Hyundai Motor Aims to Boost U.S. Sales Gains With New Turbo, Hybrid Sonata

Hyundai Motor Co., headed for record U.S. sales, said new turbo-charged and hybrid-electric versions of the Sonata midsize sedan may help boost deliveries of the model to at least 200,000 as early as next year.

South Korea’s largest automaker may sell about 190,000 Sonatas in the U.S. this year, said John Krafcik, chief executive officer of Seoul-based Hyundai’s U.S. unit. That’s 58 percent more than last year and 27 percent more than its previous record. Capacity constraints make it tough to expand much beyond 200,000 units, Krafcik said.

“If we had more capacity, I’d be comfortable in saying the Turbo is going to generate remarkable” incremental sales, he said in an interview yesterday in La Jolla, California.

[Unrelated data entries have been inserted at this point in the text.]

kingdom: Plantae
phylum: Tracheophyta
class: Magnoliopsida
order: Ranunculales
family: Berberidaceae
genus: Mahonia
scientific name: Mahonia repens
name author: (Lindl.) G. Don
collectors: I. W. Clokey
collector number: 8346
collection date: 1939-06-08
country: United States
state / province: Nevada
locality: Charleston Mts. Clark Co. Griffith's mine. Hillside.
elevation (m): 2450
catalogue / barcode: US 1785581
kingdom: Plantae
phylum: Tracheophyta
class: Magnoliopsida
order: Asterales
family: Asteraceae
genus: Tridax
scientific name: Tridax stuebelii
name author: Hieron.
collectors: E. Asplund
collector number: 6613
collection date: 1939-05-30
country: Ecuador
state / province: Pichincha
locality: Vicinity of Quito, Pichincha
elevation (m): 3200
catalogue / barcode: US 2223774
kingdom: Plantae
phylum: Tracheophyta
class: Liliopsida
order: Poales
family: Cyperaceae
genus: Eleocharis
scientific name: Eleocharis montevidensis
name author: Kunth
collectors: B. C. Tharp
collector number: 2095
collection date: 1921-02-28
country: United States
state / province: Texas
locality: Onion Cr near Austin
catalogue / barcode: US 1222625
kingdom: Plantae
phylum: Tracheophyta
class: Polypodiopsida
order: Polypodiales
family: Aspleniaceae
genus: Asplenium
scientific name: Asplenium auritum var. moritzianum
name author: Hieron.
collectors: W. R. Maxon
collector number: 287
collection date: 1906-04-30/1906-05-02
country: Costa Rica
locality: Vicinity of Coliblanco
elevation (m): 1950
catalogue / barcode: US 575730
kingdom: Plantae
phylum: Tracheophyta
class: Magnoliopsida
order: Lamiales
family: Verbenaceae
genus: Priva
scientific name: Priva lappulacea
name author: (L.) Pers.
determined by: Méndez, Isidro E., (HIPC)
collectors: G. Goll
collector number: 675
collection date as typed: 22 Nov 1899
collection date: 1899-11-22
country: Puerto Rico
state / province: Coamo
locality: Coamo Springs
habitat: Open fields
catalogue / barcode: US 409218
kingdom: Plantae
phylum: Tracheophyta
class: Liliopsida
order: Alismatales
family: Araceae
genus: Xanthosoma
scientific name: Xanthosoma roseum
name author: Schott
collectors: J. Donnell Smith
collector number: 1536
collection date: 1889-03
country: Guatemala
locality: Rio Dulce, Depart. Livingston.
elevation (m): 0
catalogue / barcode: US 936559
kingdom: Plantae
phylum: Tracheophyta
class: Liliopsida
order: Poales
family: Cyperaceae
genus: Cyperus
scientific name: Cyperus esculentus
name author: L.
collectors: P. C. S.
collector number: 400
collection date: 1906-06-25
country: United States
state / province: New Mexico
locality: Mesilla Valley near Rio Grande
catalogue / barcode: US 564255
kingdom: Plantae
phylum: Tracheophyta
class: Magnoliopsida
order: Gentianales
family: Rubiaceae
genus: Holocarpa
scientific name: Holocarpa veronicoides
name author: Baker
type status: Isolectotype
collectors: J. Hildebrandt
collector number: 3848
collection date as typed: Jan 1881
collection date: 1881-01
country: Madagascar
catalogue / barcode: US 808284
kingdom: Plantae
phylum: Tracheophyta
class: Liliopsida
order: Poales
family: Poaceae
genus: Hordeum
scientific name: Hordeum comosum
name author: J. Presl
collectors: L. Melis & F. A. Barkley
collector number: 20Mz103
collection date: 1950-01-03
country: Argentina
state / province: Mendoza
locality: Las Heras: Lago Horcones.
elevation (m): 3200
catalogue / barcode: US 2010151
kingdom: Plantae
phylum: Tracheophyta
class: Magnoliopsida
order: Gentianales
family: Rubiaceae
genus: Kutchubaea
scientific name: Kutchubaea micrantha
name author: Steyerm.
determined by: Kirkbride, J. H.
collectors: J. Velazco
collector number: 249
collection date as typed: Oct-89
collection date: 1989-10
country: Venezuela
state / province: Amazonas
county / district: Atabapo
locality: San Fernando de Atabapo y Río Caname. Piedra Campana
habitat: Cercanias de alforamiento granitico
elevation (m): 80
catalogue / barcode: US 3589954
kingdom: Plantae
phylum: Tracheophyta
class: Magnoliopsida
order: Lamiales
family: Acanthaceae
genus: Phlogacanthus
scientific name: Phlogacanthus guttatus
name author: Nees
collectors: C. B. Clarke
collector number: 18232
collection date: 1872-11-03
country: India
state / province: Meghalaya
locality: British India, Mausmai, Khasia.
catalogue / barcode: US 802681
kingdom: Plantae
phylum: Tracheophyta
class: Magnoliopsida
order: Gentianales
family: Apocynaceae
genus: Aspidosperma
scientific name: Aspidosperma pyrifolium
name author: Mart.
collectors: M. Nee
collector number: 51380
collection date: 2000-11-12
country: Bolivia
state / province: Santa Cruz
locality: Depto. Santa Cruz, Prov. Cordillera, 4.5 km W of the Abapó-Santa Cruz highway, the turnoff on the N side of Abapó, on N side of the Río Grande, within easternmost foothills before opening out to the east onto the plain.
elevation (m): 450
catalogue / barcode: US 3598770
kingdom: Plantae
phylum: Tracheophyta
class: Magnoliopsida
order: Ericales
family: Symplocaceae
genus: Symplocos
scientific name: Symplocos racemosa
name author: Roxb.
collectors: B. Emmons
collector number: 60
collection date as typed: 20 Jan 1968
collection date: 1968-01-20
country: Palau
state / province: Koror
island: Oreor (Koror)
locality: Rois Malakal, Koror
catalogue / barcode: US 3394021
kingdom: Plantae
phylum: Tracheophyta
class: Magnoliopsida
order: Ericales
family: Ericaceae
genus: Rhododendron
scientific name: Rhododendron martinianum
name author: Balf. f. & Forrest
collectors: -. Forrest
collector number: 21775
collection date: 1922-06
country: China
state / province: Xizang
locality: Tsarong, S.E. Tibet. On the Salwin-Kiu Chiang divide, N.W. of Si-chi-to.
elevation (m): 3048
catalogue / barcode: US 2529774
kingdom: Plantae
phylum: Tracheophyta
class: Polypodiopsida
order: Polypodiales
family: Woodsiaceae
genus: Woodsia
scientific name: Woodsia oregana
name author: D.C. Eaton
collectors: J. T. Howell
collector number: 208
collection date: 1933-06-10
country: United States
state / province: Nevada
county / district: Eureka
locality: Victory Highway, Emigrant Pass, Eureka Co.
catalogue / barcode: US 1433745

The Montgomery, Alabama, plant that makes the car begins building Elantra compacts late this year, moderating production of the Sonata.

Hyundai’s push to overhaul model designs, boost quality and maintain 10-year/100,000 mile warranties on U.S. models, which typically sell for less than rivals Toyota Motor Corp. and Honda Motor Co.’s vehicles, has fueled a 19.8 percent expansion this year through September. U.S. deliveries should top 500,000 this year and grow further in 2011 with the added Sonata models, Equus luxury car and revamped Elantra, Krafcik said.

Hyundai was unchanged in Seoul trading as of 12:02 p.m. The stock has gained 33 percent in 2010.

274-Horsepower Sonata

The 2.0-liter, 274-horsepower Sonata Turbo sedan, which began shipping to U.S. dealers this week, has a base price of $24,145, or about $1,500 more than the 2.4-liter engine Sonatas already on sale.

“This is extending Sonata into a little bit richer segment, so there will be a little bit more profit for the Turbo,” Krafcik said, without elaborating.

The hybrid Sonata, which will be built in South Korea, arrives in “late November or early December,” and has “a bit more of a premium” price than the Turbo grade, Krafcik said. He declined to give a volume goal for the car, which uses a lithium-polymer battery pack rather than the nickel-metal hydride type used in Toyota and Honda hybrids.

Hyundai’s U.S. operations are based in Fountain Valley, California.